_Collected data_
⁂

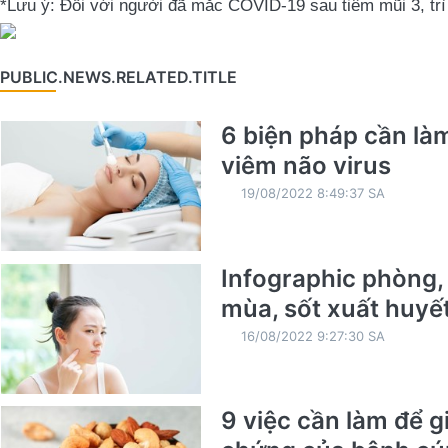
*Lưu ý: Đối với người đã mắc COVID-19 sau tiêm mũi 3, tr
PUBLIC.NEWS.RELATED.TITLE
6 biện pháp cần là
viêm não virus
19/08/2022 8:49:37 SA
Infographic phòng
mùa, sốt xuất huyế
16/08/2022 9:27:30 SA
9 việc cần làm để g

⁂

_Task brief_
Each line from the one that holds "6 biện pháp cần là" to the end of the records above should be transcribed exactly, both ends included.

_Output below_
6 biện pháp cần là
viêm não virus
19/08/2022 8:49:37 SA
Infographic phòng
mùa, sốt xuất huyế
16/08/2022 9:27:30 SA
9 việc cần làm để g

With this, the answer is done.